- Exercise objective -
From the entries below, write out exactly the lines between the line holding "vfov_deg: 53.1" and the line holding "exposure_s: 1/60", inclusive, excluding any pictures.

---------------

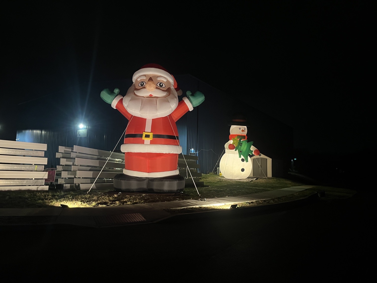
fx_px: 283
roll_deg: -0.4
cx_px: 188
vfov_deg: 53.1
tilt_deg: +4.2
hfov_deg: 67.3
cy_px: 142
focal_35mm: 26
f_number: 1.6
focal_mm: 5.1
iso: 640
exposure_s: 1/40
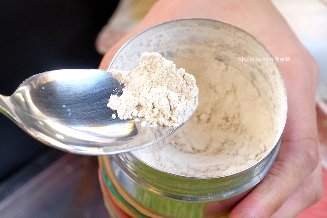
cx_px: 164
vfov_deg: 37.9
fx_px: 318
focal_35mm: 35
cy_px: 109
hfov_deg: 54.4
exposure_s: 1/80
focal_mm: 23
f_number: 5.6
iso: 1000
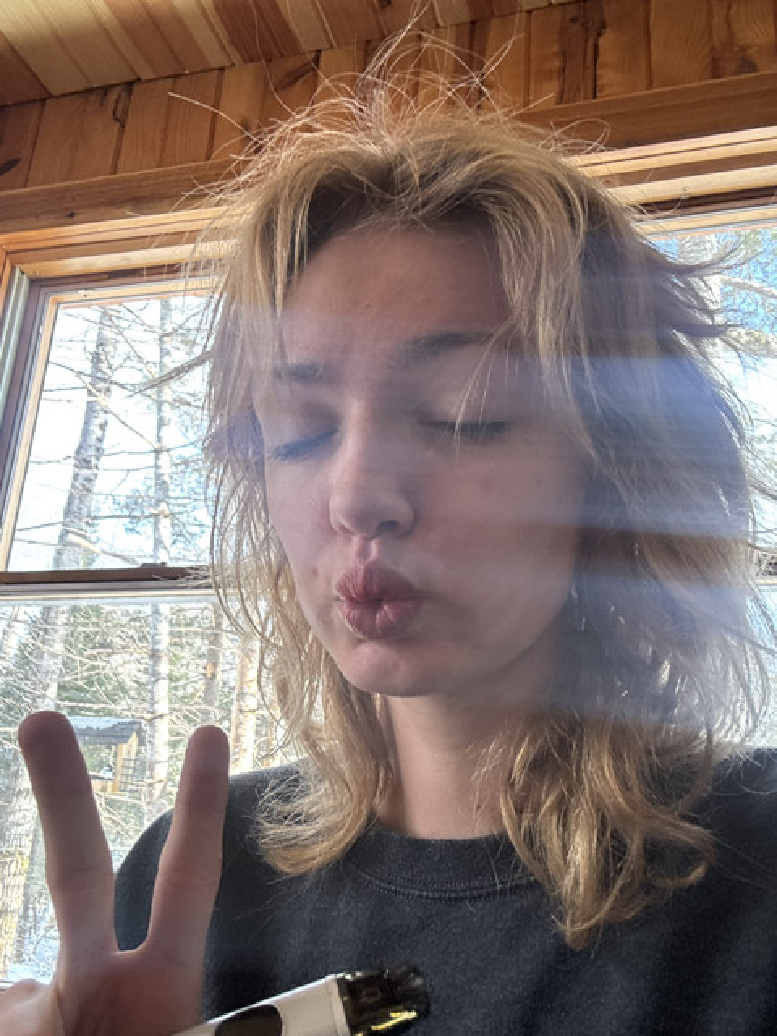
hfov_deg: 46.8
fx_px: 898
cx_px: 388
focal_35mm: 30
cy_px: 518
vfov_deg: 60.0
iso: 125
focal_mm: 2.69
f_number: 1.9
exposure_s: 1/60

---------------

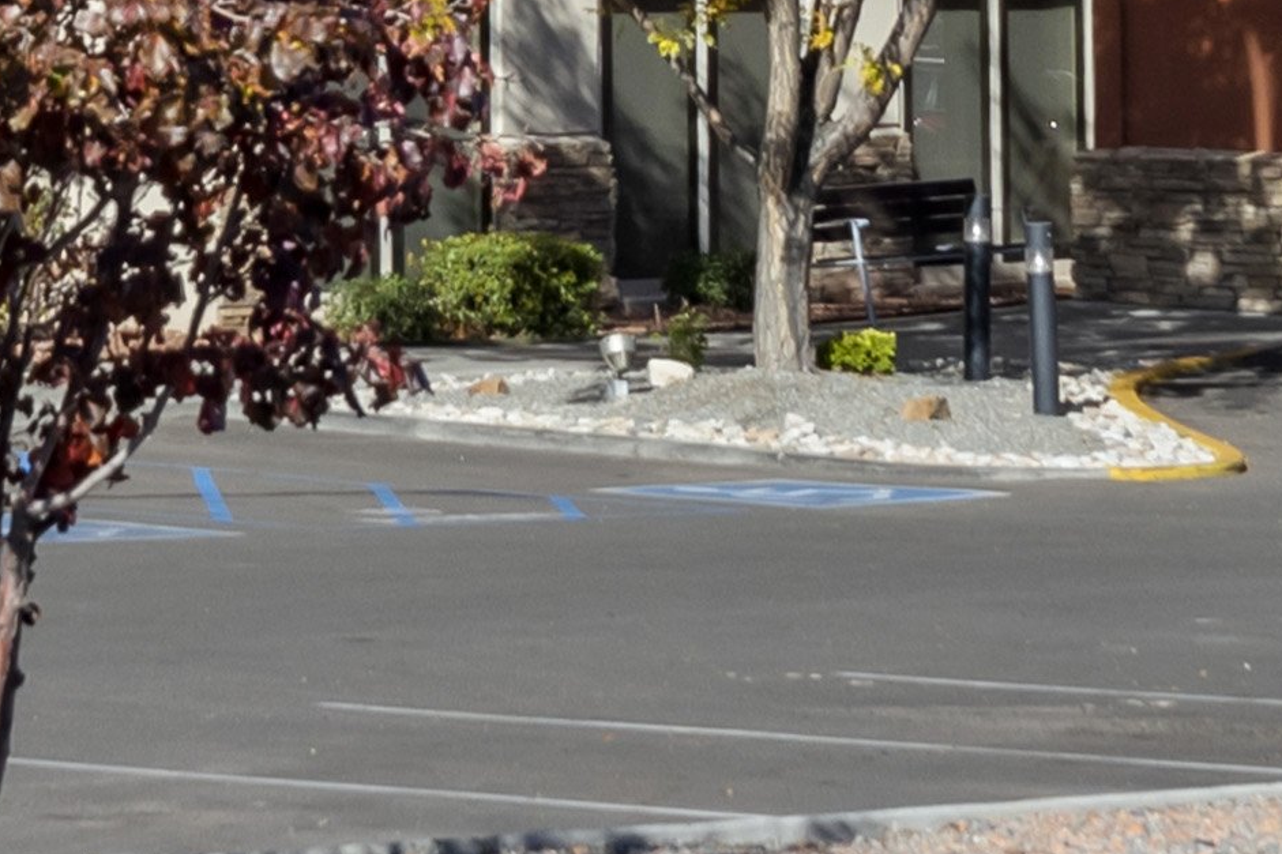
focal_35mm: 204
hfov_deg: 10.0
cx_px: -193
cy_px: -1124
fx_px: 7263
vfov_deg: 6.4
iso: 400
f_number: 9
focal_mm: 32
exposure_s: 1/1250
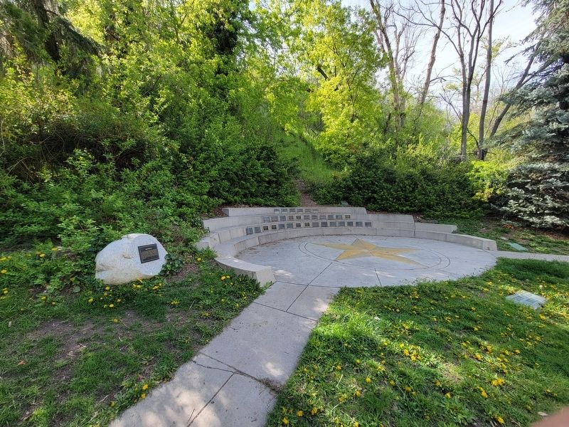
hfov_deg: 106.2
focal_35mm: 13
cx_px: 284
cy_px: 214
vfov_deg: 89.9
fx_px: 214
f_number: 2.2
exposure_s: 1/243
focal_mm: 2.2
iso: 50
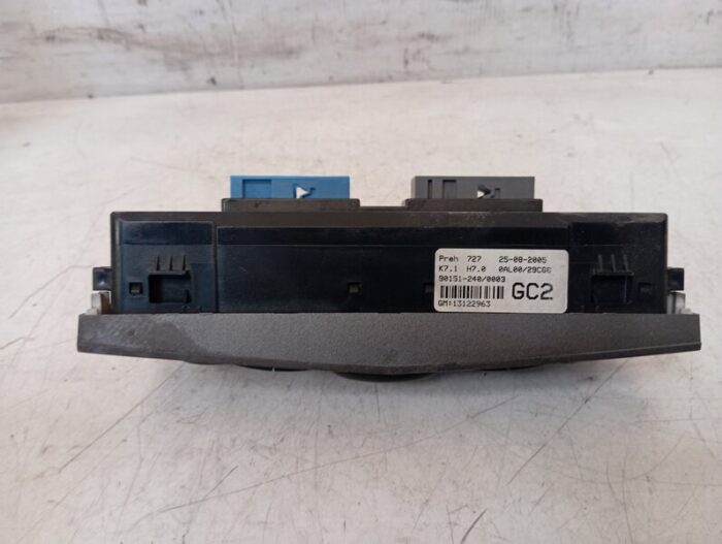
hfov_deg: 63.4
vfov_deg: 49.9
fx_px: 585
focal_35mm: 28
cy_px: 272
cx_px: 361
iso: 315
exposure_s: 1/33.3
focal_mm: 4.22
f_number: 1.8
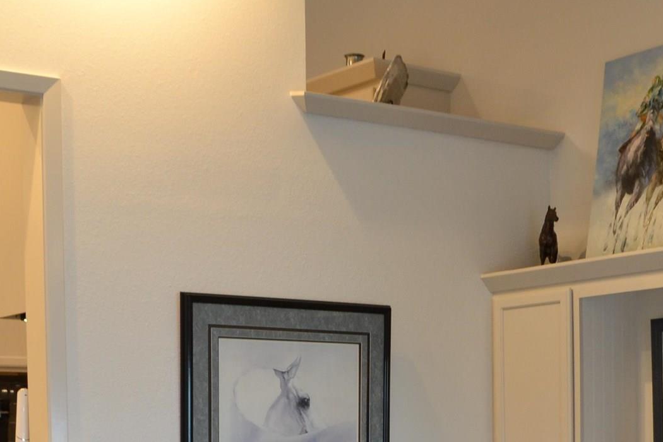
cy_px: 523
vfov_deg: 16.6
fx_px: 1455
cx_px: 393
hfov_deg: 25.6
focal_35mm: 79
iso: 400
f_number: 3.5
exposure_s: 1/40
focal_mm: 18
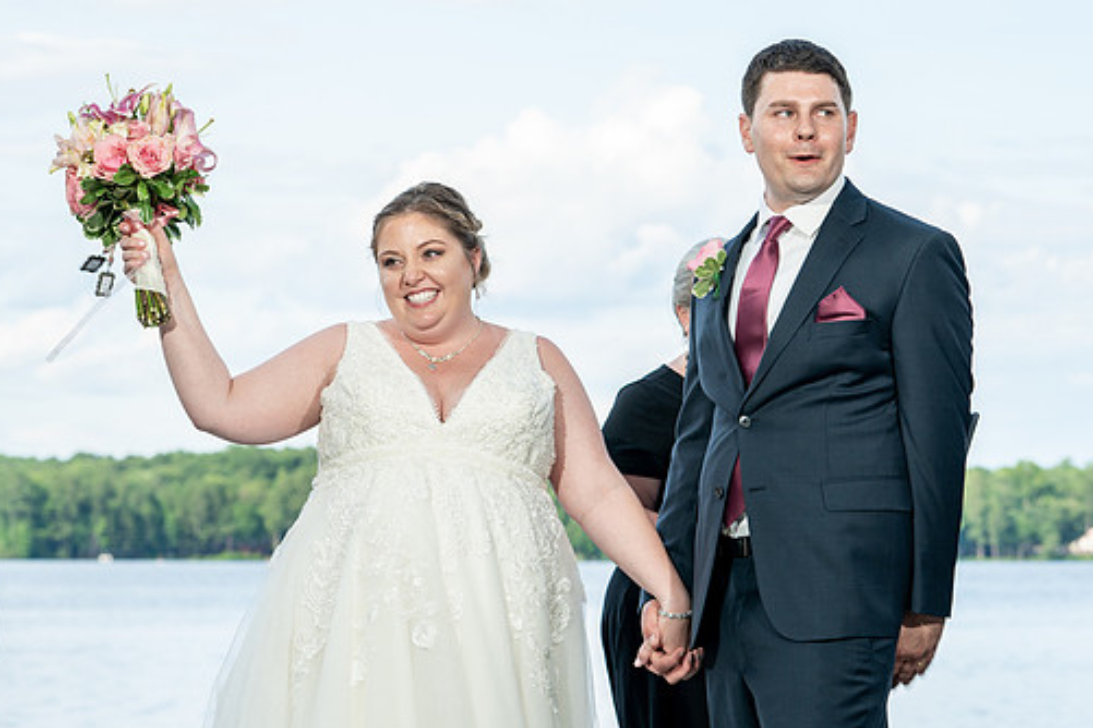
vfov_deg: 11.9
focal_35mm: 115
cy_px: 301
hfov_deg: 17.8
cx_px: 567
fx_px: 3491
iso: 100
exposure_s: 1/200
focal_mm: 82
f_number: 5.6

---------------

- Exercise output -
vfov_deg: 53.1
tilt_deg: +4.2
hfov_deg: 67.3
cy_px: 142
focal_35mm: 26
f_number: 1.6
focal_mm: 5.1
iso: 640
exposure_s: 1/40
cx_px: 164
vfov_deg: 37.9
fx_px: 318
focal_35mm: 35
cy_px: 109
hfov_deg: 54.4
exposure_s: 1/80
focal_mm: 23
f_number: 5.6
iso: 1000
hfov_deg: 46.8
fx_px: 898
cx_px: 388
focal_35mm: 30
cy_px: 518
vfov_deg: 60.0
iso: 125
focal_mm: 2.69
f_number: 1.9
exposure_s: 1/60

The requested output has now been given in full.